Construction Era of the Northern Pacific

Issued 18 years after yesterday’s brochure, this one covers the same ground but does so in a much more visual fashion. We’ve seen the front cover before on a 1963 menu commemorating the 80th anniversary of the Northern Pacific’s last spike ceremony (with ex-President Grant holding the hammer in the painting).

Click image to download a 2.4-MB PDF of this brochure.

The cover illustration is based on a painting by Amédée Joullin (1862-1917) that hangs in the Montana state capitol combined with a photograph of the celebratory train that was taken in St. Paul just before it left for Montana, where the last rails would be laid. Joullin was a French artist who spent many years in the United States painting native Americans and western landscapes. Joullin wasn’t at the last spike ceremony; instead, the 1903 painting was commissioned by NP as a donation to the state of Montana. To place the locomotive in the cover picture, the illustrator reoriented the tracks from Joullin’s straight-on view to a three-quarter view.
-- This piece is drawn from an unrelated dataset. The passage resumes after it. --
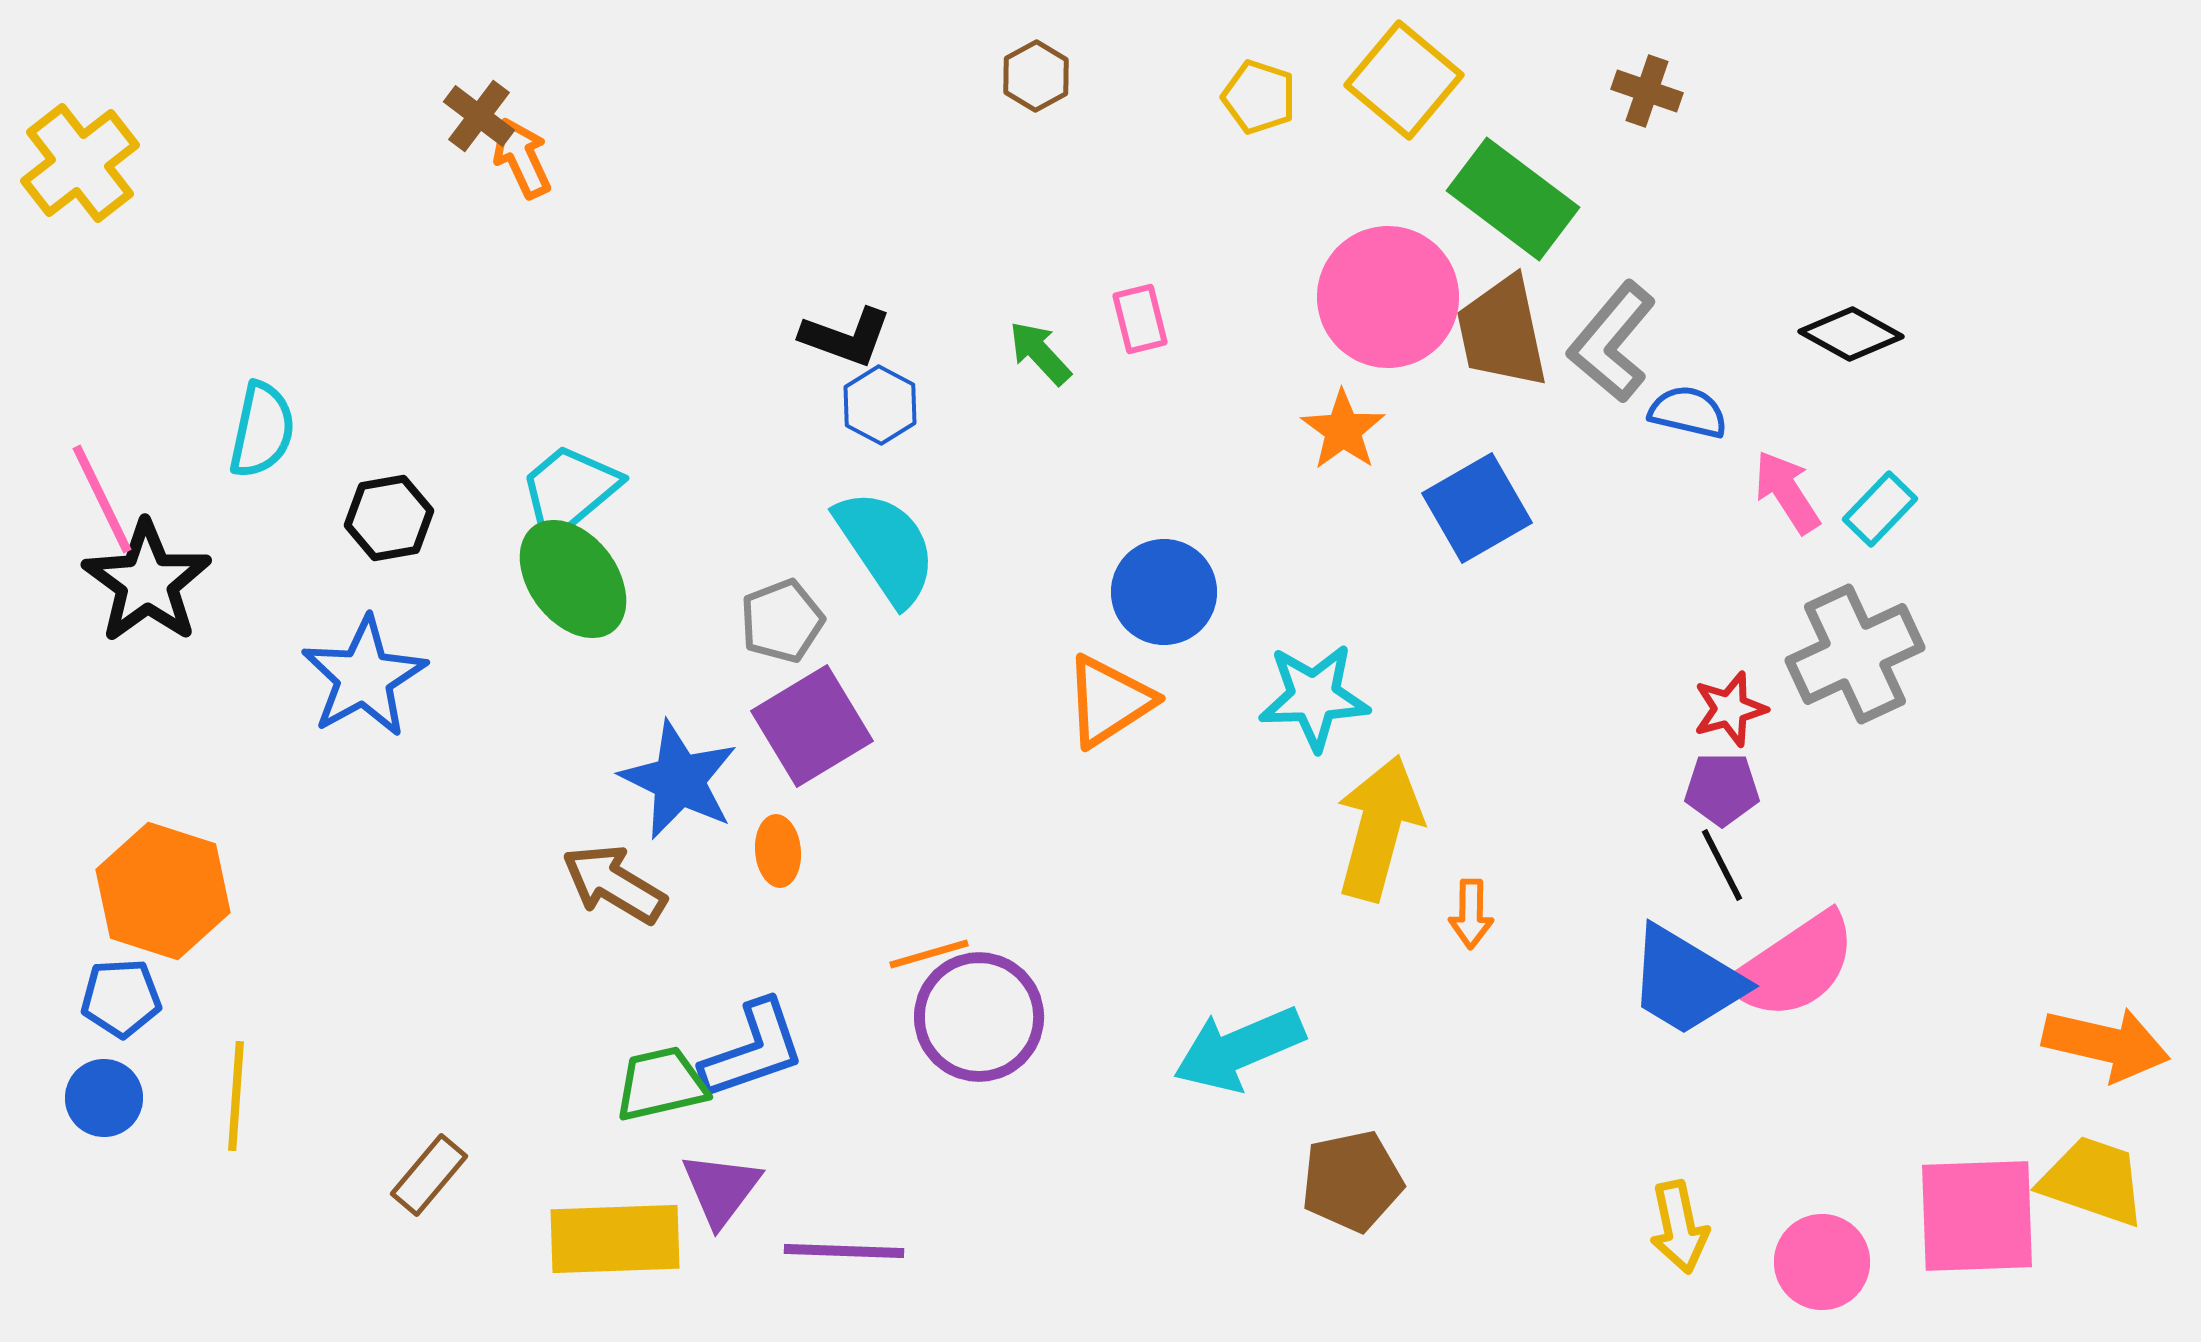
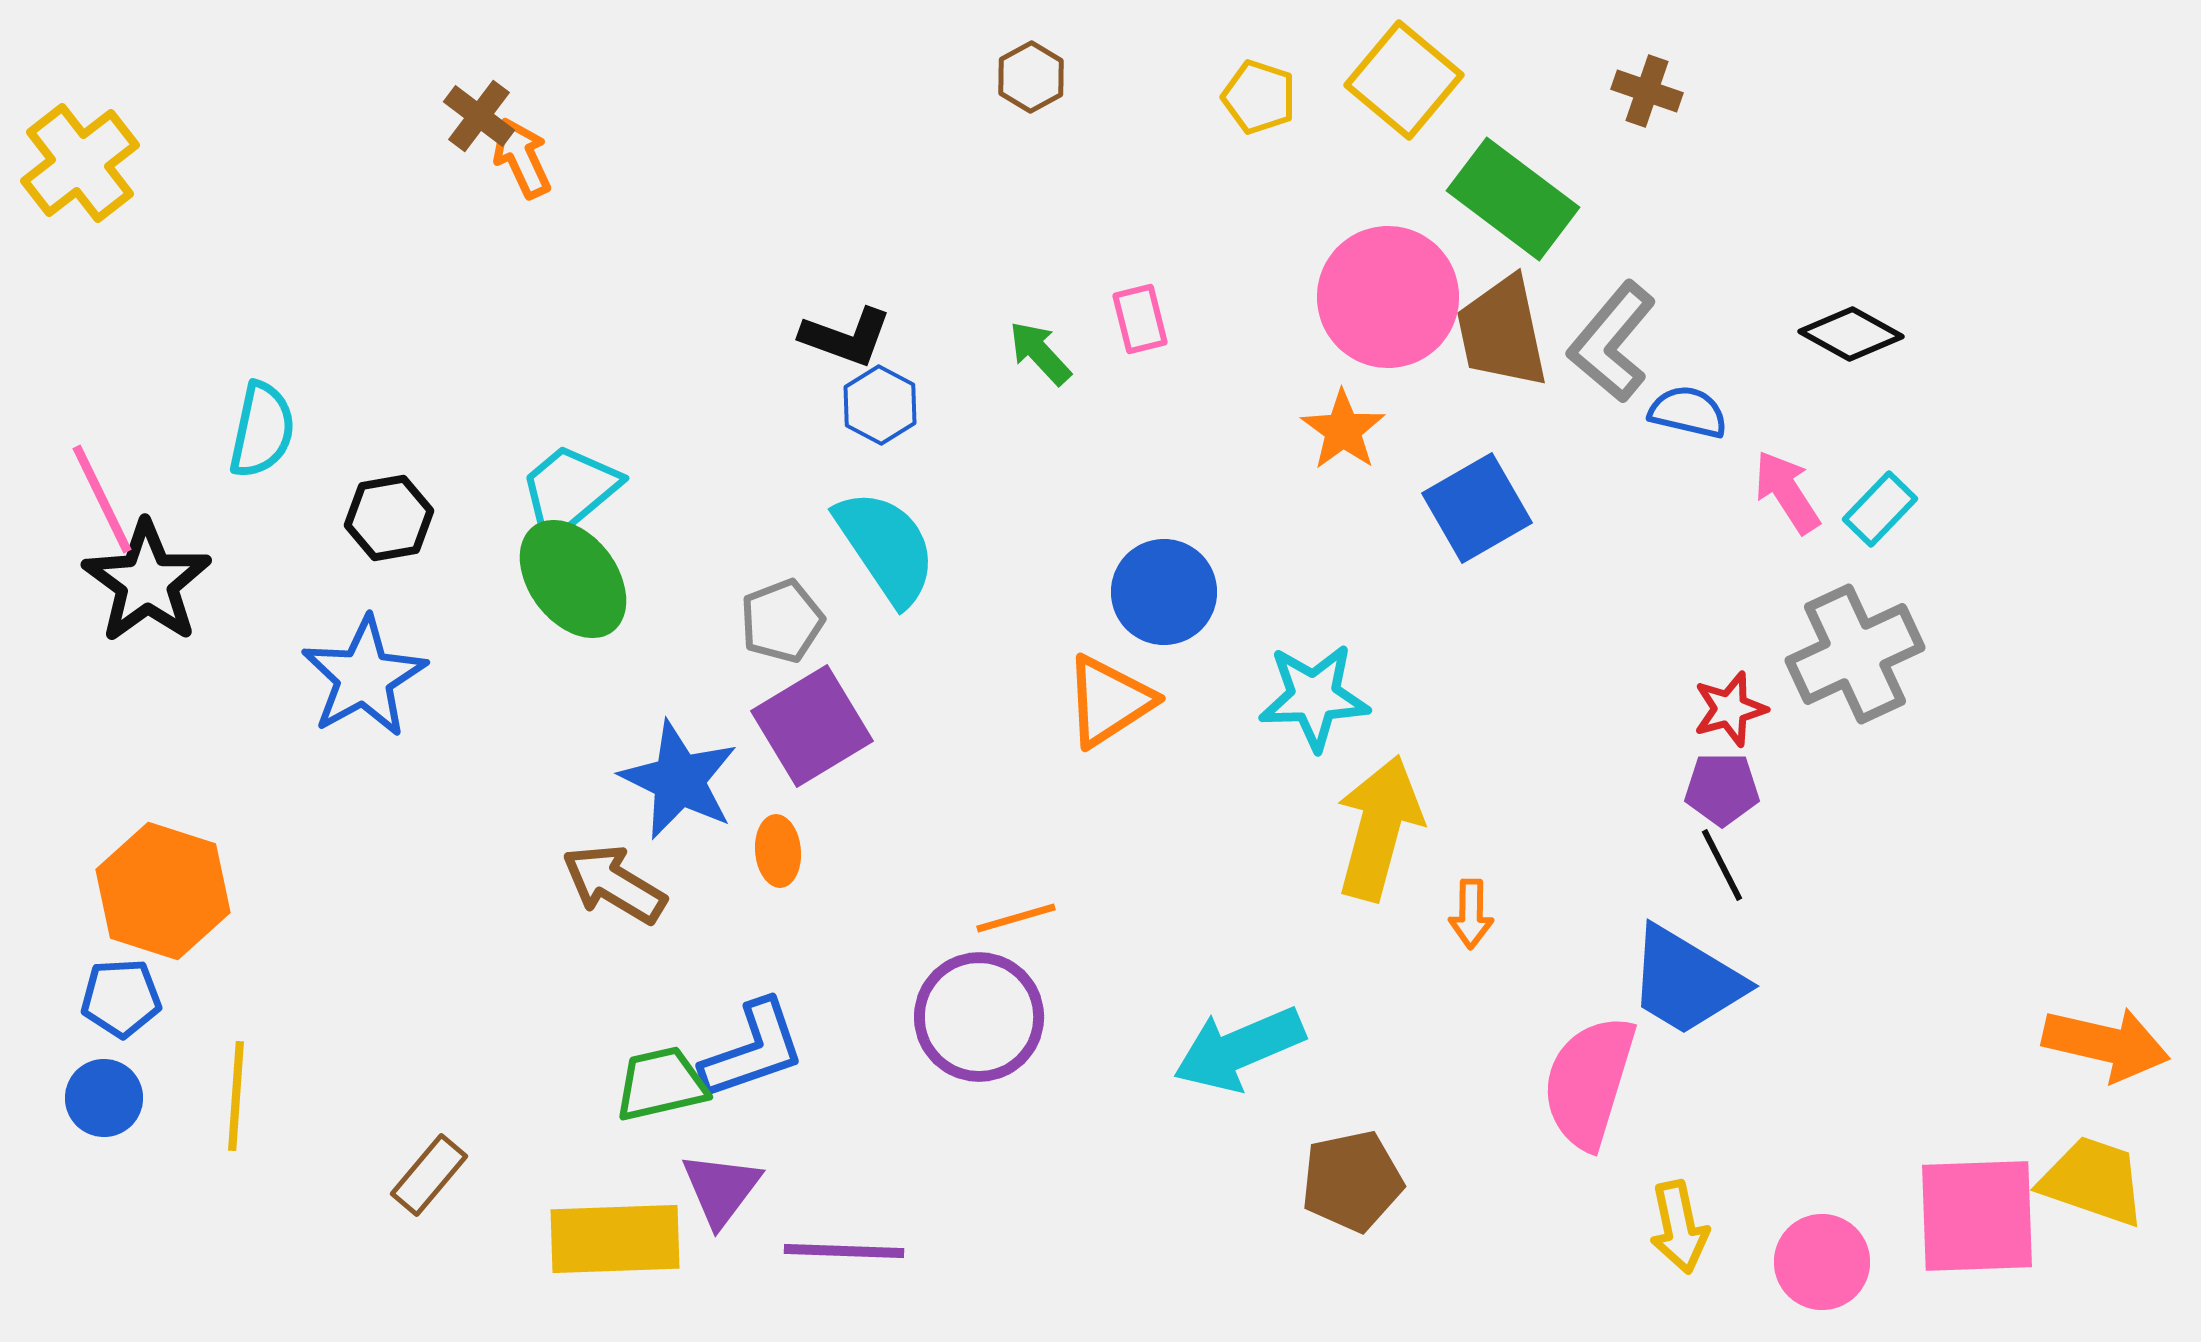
brown hexagon at (1036, 76): moved 5 px left, 1 px down
orange line at (929, 954): moved 87 px right, 36 px up
pink semicircle at (1794, 966): moved 205 px left, 116 px down; rotated 141 degrees clockwise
Inside the 80th anniversary folder (but not bound into it) is an 1964 folder commemorating the 100th anniversary of the legislation creating the Northern Pacific. “The untold hardships involved in building the first northern transcontinental line can best be told, perhaps, in the accompanying series of Northern Pacific pictures, taken during the Railroad’s construction era of 1870-83,” says the folder, which has 14 black-and-white photographs and a rather crude drawing of President Lincoln.